At a meeting of the Joint Iran-Bahrain Commission late last month, Iran and Bahrain signed a memorandum of understanding that includes a wide range of sectors such as oil, security, and finance. In an e-mail interview, Mehran Kamrava, interim dean of Georgetown University's School of Foreign Service in Qatar and director of the Center for International and Regional Studies, explains the context of current Iran-Bahrain relations. To read Kamrava's interview on Iran-UAE relations, click here.
WPR: What is the current state of Iran-Bahrain diplomatic relations?

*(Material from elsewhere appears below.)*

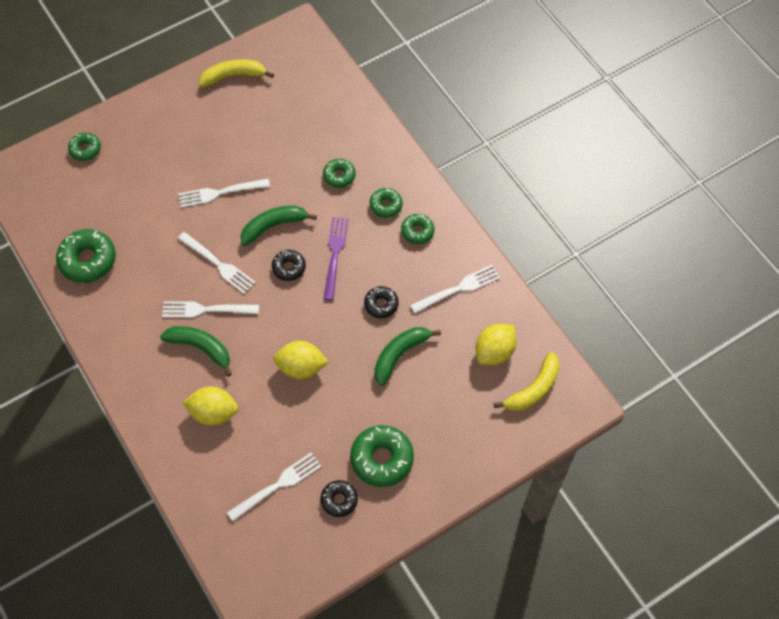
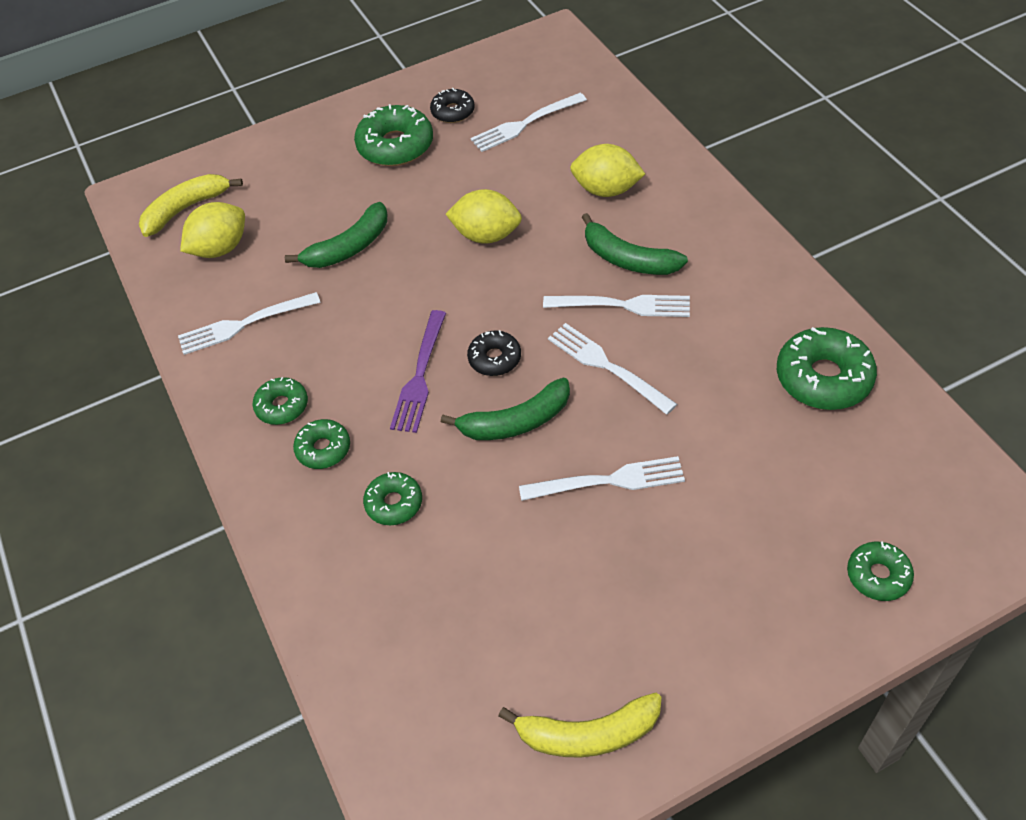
camera: 170 degrees left, 10 degrees down
black donut [364,286,399,318] -> none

Mehran Kamrava: After some neglect of the importance of the GCC states in the first two to three years of his first term in office, President Mahmoud Ahmadinejad's administration has been keen to improve diplomatic and trade relations with the various states of the GCC, Bahrain included. There have been two areas of contention between Bahrain and Iran, although both have existed under the surface rather than as a pronounced feature of relations between the two countries. First, like the rest of the GCC, Bahrain is firmly under the protection of the U.S. security umbrella, being home to the U.S. Fifth Fleet and an important base for any potential U.S. military attack on Iran. Second, Bahrain has long had to contend with a tumultuous domestic political arena, with the country's Sunni monarchy lacking in popularity and widespread legitimacy among the island's majority Shiite population. Although evidence suggests that the popularity of Iran's Supreme Leader Ayatollah Khamenei has been on the decline among Bahraini Shiites, the Bahraini government does, nonetheless, look with skepticism and suspicion toward its theocratic neighbor to the north.